According to Pluckrose and Lindsay, Cynical Theories, between the 1980s and 2010 race, gender, and identity theorists drew on postmodernism for the critical parts of their activist theories. Theory uses postmodern knowledge principle to create suspicion of the knowledge claims and narratives of the dominant groups in society. And it uses the postmodern political principle to expose the pervasive presence of power in society and its control over what counts as truth and justice. However, in contrast to the original postmodernism, Theory uses postmodernism’s critical tools only against ideologies and narratives it deems supportive of the oppressive forces in society. It does not turn them against the narratives of society’s oppressed and marginalized.* The latter are treated in practice as true and expressive of justice. The former are treated as false and expressive of injustice. Postmodernism’s universal deconstruction of all truth claims, every power center, and each assertion of stable identity, was transformed into a binary order–a new metanarrative–defined by the division between oppressor and oppressed.

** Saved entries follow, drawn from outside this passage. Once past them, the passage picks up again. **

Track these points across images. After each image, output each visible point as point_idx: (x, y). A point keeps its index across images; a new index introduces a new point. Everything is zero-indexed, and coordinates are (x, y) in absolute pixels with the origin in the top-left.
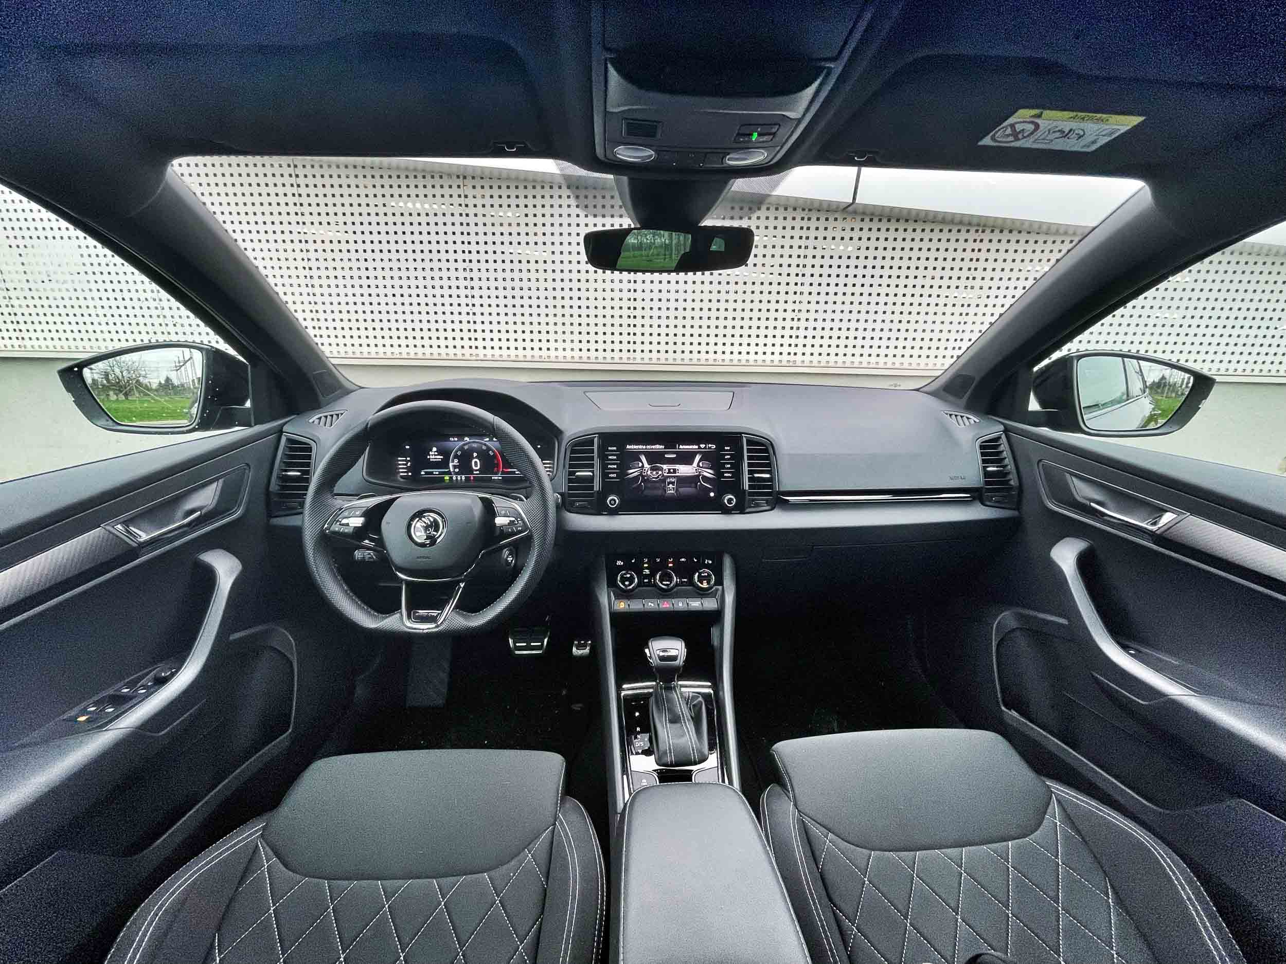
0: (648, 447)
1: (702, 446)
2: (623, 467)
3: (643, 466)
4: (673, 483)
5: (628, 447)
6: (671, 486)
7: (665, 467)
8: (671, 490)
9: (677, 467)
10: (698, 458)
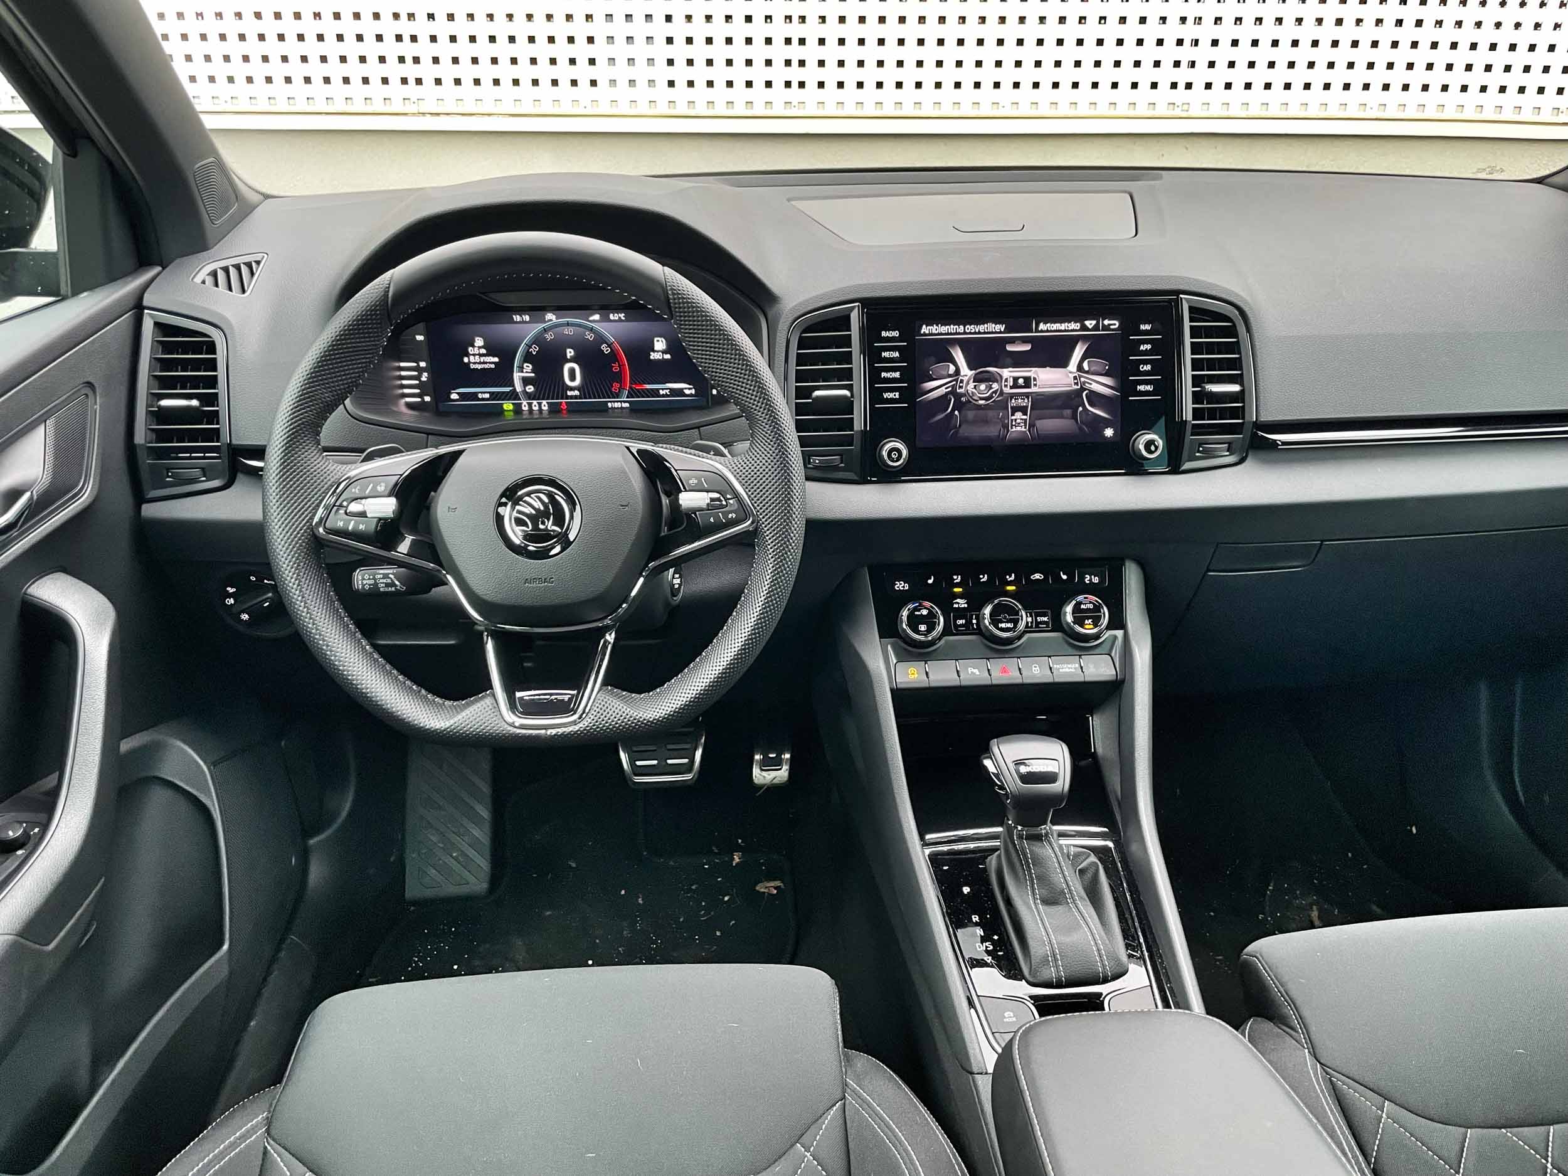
0: (971, 328)
1: (1090, 324)
2: (915, 376)
3: (957, 372)
4: (1023, 410)
5: (925, 329)
6: (1019, 415)
7: (1007, 373)
8: (1019, 425)
9: (1032, 372)
10: (1079, 351)
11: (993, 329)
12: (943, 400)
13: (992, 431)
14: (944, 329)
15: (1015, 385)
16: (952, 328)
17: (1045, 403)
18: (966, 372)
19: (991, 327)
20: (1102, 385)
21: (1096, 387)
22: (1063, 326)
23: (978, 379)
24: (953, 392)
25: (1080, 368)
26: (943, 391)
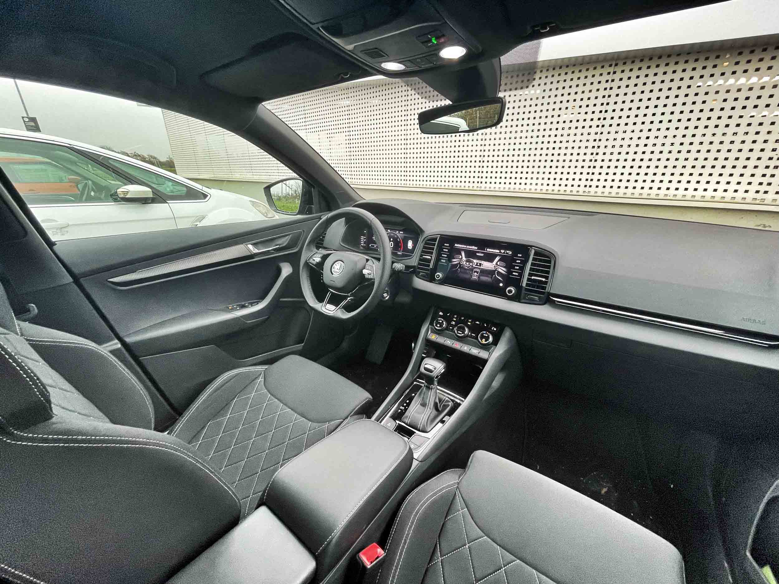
0: (468, 247)
1: (502, 251)
2: (450, 258)
3: (462, 258)
4: (477, 272)
5: (456, 245)
6: (476, 274)
7: (475, 261)
8: (475, 276)
9: (482, 262)
10: (498, 258)
11: (474, 248)
12: (456, 265)
13: (467, 276)
14: (461, 246)
15: (477, 265)
16: (463, 246)
17: (484, 272)
18: (464, 259)
19: (473, 247)
20: (502, 270)
21: (500, 270)
22: (494, 251)
23: (467, 261)
24: (459, 263)
25: (497, 264)
26: (457, 262)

*I don’t have space to define the “marginalized.” As the term indicates, the marginalized are defined by what they are not. They are not the dominant group. Look up Cynical Theories in your favorite search engine.

Social Justice Theory as Reified Postmodernism

After 2010, Theory (Social Justice Theory or Critical Theory) confidently asserted the truth of its critique of knowledge and the political order. The mood is no longer skeptical and playful but cynical and dogmatic. Pluckrose and Lindsey speak of this shift as the “reification” of postmodernism. Within the world of contemporary Theory it is presupposed that any moral or scientific justification of the status quo (the oppressors) is merely an ideology originating from desire to maintain dominance over people with marginalized identities. In contrast, narratives that free and empower marginalized people are by definition true. Social Justice Theory is a strange combination of cynicism and dogmatism, which makes sense only as an arbitrary decision to apply postmodern cynicism to the narratives of one group and superstitious credulity to the other. What motivates this seemingly arbitrary decision? Lust for power, guilt, resentment, and envy or passion for justice?

Ironically, because of Theory’s dogmatic assertion that truth and right are always on the side of the marginalized, a marginal identity has become a coveted possession within the Social Justice universe. And the more marginalized your identity, the higher your status in the new order will be. A person’s identity as marginalized is enhanced when it is constructed by the intersection of two or more marginal identities. In a reversal of postmodernism’s universal suspicion of power, contemporary Theory uses its claims of truth and right to demand submission from the heretofore dominant group. Theory, then, flips the social order on its head. The oppressors become the oppressed, truth becomes falsehood, good becomes evil, and right becomes wrong. And there is no arbiter, via media, no common ground. There are only winners and losers.

Classical Liberalism as the Response to Applied and Reified Postmodernism?

As their response to the irrationality and socially destructive effects of Social Justice Theory’s activist and reified postmodernism, Pluckrose and Lindsey urge a return to classical liberalism, that is, to reason, truth, freedom of expression, civil liberty, common humanity, debate, and evidence-based knowledge.